## EXERCISE A
Answer these questions using the paper header on a multi-carrier differential chaos shift keying receiver:
(i) Which university houses the School of Electronics and Information Technology?
(ii) What postal code is given with Tibet University in Lhasa?
(iii) What grant number is listed for the National Natural Science Foundation of China?

Reliable Multi Carrier Differential Chaos Shift Keying Receiver Based on Low Rank Approximation of Matrices Estimation

1.
School of Electronics and Information Technology, Sun Yat-sen University, Guangzhou 510006, China
2.
Everest Research Institute, Tibet University, Lhasa 850000, China

Funds: The National Natural Science Foundation of China (61602531), The Natural Science Foundation of Guang Dong Province (2020A1515010703), The Key Research and Development and Transformation Plan of Science and Technology Program for Tibet Autonomous Region (XZ201901-GB-16)

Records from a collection
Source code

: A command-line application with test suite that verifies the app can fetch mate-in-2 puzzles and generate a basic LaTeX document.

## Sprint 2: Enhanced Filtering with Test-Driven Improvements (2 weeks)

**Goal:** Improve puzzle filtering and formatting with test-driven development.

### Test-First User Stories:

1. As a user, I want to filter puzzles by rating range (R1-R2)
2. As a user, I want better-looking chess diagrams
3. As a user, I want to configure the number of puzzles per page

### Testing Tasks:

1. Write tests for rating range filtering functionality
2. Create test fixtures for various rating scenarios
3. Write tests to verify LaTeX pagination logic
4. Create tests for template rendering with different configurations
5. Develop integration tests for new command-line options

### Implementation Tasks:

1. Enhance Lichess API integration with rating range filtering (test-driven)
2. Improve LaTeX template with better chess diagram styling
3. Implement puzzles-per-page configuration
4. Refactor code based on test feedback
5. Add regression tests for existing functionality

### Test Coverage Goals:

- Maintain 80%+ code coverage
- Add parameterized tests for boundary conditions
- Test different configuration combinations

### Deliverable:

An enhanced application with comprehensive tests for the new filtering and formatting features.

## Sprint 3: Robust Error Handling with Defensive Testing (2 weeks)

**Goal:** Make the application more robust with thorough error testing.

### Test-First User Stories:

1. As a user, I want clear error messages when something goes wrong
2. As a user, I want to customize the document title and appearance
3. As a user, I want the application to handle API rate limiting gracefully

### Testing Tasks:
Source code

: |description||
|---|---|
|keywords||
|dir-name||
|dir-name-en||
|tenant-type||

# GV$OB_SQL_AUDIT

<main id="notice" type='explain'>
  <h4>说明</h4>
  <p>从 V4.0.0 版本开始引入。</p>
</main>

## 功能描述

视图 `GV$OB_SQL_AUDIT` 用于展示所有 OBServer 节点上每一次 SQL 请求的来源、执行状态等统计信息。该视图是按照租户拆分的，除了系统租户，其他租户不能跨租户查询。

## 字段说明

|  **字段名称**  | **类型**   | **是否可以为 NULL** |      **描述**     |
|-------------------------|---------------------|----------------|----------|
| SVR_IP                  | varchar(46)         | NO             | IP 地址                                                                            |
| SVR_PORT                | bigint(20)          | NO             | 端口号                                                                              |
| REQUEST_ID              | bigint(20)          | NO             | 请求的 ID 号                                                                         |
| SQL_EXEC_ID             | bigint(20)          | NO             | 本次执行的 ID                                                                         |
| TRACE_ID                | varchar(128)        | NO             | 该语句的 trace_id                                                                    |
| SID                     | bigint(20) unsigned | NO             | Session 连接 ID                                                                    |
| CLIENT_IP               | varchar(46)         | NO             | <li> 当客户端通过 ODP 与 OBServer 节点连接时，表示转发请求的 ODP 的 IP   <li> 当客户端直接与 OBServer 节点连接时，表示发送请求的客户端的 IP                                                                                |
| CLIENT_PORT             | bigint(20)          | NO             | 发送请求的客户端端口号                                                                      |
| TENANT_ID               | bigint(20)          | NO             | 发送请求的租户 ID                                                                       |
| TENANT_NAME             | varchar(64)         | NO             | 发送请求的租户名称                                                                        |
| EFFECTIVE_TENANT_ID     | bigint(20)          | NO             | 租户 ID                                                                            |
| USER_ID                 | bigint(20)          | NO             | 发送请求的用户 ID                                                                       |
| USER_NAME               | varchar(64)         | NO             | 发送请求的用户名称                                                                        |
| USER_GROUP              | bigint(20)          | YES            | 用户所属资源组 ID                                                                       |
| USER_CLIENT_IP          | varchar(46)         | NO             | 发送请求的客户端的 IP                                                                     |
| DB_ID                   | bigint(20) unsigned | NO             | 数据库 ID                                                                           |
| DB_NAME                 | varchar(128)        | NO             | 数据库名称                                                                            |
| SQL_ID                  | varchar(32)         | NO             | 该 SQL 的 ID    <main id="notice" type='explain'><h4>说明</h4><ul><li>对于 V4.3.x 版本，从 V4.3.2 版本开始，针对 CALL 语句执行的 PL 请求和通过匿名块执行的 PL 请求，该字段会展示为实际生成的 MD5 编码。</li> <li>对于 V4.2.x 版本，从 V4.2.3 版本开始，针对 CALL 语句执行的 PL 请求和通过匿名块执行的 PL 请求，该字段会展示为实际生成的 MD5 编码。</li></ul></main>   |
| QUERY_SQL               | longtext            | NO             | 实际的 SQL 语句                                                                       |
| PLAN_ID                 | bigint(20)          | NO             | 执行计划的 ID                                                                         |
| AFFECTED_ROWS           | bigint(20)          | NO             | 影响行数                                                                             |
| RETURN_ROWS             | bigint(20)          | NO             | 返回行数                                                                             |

## EXERCISE B
Transcribe the listing exactly, from its first line up to and including the line that contains "# GV$OB_SQL_AUDIT".

## WRITTEN REPLY A
(i) Sun Yat-sen University
(ii) 850000
(iii) 61602531

## WRITTEN REPLY B
Source code

: A command-line application with test suite that verifies the app can fetch mate-in-2 puzzles and generate a basic LaTeX document.

## Sprint 2: Enhanced Filtering with Test-Driven Improvements (2 weeks)

**Goal:** Improve puzzle filtering and formatting with test-driven development.

### Test-First User Stories:

1. As a user, I want to filter puzzles by rating range (R1-R2)
2. As a user, I want better-looking chess diagrams
3. As a user, I want to configure the number of puzzles per page

### Testing Tasks:

1. Write tests for rating range filtering functionality
2. Create test fixtures for various rating scenarios
3. Write tests to verify LaTeX pagination logic
4. Create tests for template rendering with different configurations
5. Develop integration tests for new command-line options

### Implementation Tasks:

1. Enhance Lichess API integration with rating range filtering (test-driven)
2. Improve LaTeX template with better chess diagram styling
3. Implement puzzles-per-page configuration
4. Refactor code based on test feedback
5. Add regression tests for existing functionality

### Test Coverage Goals:

- Maintain 80%+ code coverage
- Add parameterized tests for boundary conditions
- Test different configuration combinations

### Deliverable:

An enhanced application with comprehensive tests for the new filtering and formatting features.

## Sprint 3: Robust Error Handling with Defensive Testing (2 weeks)

**Goal:** Make the application more robust with thorough error testing.

### Test-First User Stories:

1. As a user, I want clear error messages when something goes wrong
2. As a user, I want to customize the document title and appearance
3. As a user, I want the application to handle API rate limiting gracefully

### Testing Tasks:
Source code

: |description||
|---|---|
|keywords||
|dir-name||
|dir-name-en||
|tenant-type||

# GV$OB_SQL_AUDIT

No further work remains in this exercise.